Der VGH Kassel hat entschieden, dass die hessischen Richterinnen und Richter keinen Anspruch auf Einrichtung eines sogenannten Lebensarbeitszeitkontos haben.
Ein Lebensarbeitszeitkonto hat das Land Hessen im Jahr 2009 für seine Beamtinnen und Beamten in der Hessischen Arbeitszeitverordnung eingeführt. Auf dem Lebensarbeitszeitkonto wird wöchentlich eine Stunde gutgeschrieben. Das sich daraus ergebende Stundenguthaben können die Beamtinnen und Beamte zu einem späteren Zeitpunkt, in der Regel zusammenhängend unmittelbar vor dem Ruhestandseintritt, in Anspruch nehmen. Die Einführung des Lebensarbeitszeitkontos diente dem Ausgleich der in Hessen für die Beamten vorgeschriebenen im Vergleich zu den Tarifbeschäftigten höheren Wochenarbeitszeit. So betrug bei Einführung des Lebensarbeitszeitkontos die Arbeitszeit der Beamten grundsätzlich 42 Stunden pro Woche, die der Tarifbeschäftigten 40 Stunden. Der Kläger ist hessischer Richter. Er begehrt vom beklagten Land Hessen die Einrichtung eines Lebensarbeitszeitkontos, was das Land für Richterinnen und Richter ablehnt.
Der Hessische Verwaltungsgerichtshof hat – wie zuvor das Verwaltungsgericht Frankfurt am Main – einen Anspruch von hessischen Richterinnen und Richtern auf ein Lebensarbeitszeitkonto verneint.
Die beamtenrechtlichen Regelungen der Arbeitszeit, zu denen auch die das Lebensarbeitszeitkonto betreffenden Vorschriften der Hessischen Arbeitszeitverordnung zählen, finden danach auf Richter keine Anwendung. Der Gesetzgeber hat in Hessen für Richterinnen und Richter keine Arbeitszeit vorgesehen. Die von ihnen zu erbringende Arbeitsleistung bemisst sich vielmehr nach einem Arbeitspensum, das durch den Arbeitsanfall (Bestände und Eingänge) und dessen Verteilung durch das aus Richtern bestehende Präsidium in richterlicher Unabhängigkeit bestimmt wird. Das schließt es aus, die Regelungen über die Einrichtung des Lebensarbeitszeitkontos, die an die Arbeitszeit der Beamtinnen und Beamten anknüpfen, auf Richter unmittelbar oder entsprechend anzuwenden.

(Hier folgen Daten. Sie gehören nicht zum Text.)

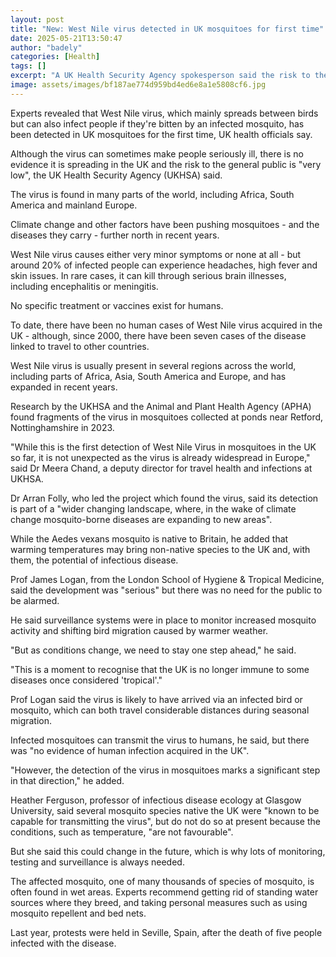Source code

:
 ```yaml
---
layout: post
title: "New: West Nile virus detected in UK mosquitoes for first time"
date: 2025-05-21T13:50:47
author: "badely"
categories: [Health]
tags: []
excerpt: "A UK Health Security Agency spokesperson said the risk to the general public is 'very low'."
image: assets/images/bf187ae774d959bd4ed6e8a1e5808cf6.jpg
---
```


Experts revealed that West Nile virus, which mainly spreads between birds but can also infect people if they're bitten by an infected mosquito, has been detected in UK mosquitoes for the first time, UK health officials say.

Although the virus can sometimes make people seriously ill, there is no evidence it is spreading in the UK and the risk to the general public is "very low", the UK Health Security Agency (UKHSA) said.

The virus is found in many parts of the world, including Africa, South America and mainland Europe. 

Climate change and other factors have been pushing mosquitoes - and the diseases they carry - further north in recent years.

West Nile virus causes either very minor symptoms or none at all - but around 20% of infected people can experience headaches, high fever and skin issues. In rare cases, it can kill through serious brain illnesses, including encephalitis or meningitis. 

No specific treatment or vaccines exist for humans.

To date, there have been no human cases of West Nile virus acquired in the UK - although, since 2000, there have been seven cases of the disease linked to travel to other countries.

West Nile virus is usually present in several regions across the world, including parts of Africa, Asia, South America and Europe, and has expanded in recent years.

Research by the UKHSA and the Animal and Plant Health Agency (APHA) found fragments of the virus in mosquitoes collected at ponds near Retford, Nottinghamshire in 2023.

"While this is the first detection of West Nile Virus in mosquitoes in the UK so far, it is not unexpected as the virus is already widespread in Europe," said Dr Meera Chand, a deputy director for travel health and infections at UKHSA.

Dr Arran Folly, who led the project which found the virus, said its detection is part of a "wider changing landscape, where, in the wake of climate change mosquito-borne diseases are expanding to new areas".

While the Aedes vexans mosquito is native to Britain, he added that warming temperatures may bring non-native species to the UK and, with them, the potential of infectious disease.

Prof James Logan, from the London School of Hygiene & Tropical Medicine, said the development was "serious" but there was no need for the public to be alarmed.

He said surveillance systems were in place to monitor increased mosquito activity and shifting bird migration caused by warmer weather.

"But as conditions change, we need to stay one step ahead," he said.

"This is a moment to recognise that the UK is no longer immune to some diseases once considered 'tropical'."

Prof Logan said the virus is likely to have arrived via an infected bird or mosquito, which can both travel considerable distances during seasonal migration.

Infected mosquitoes can transmit the virus to humans, he said, but there was "no evidence of human infection acquired in the UK".

"However, the detection of the virus in mosquitoes marks a significant step in that direction," he added.

Heather Ferguson, professor of infectious disease ecology at Glasgow University, said several mosquito species native the UK were "known to be capable for transmitting the virus", but do not do so at present because the conditions, such as temperature, "are not favourable".

But she said this could change in the future, which is why lots of monitoring, testing and surveillance is always needed.

The affected mosquito, one of many thousands of species of mosquito, is often found in wet areas. Experts recommend getting rid of standing water sources where they breed, and taking personal measures such as using mosquito repellent and bed nets.

Last year, protests were held in Seville, Spain, after the death of five people infected with the disease.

Auch aus der Verfassung, namentlich dem Gleichheitssatz, ergibt sich nichts anderes. Die Unterschiede zwischen Richtern und Beamten, die den unterschiedlichen Staatsgewalten der Rechtsprechung und der Verwaltung angehören, rechtfertigen unterschiedliche Regelungen der jeweils zu erbringenden Arbeitsleistung und damit auch zur Einrichtung eines Lebensarbeitszeitkontos.
Der Senat hat die Revision zum Bundesverwaltungsgericht wegen grundsätzlicher Bedeutung der Rechtssache zugelassen.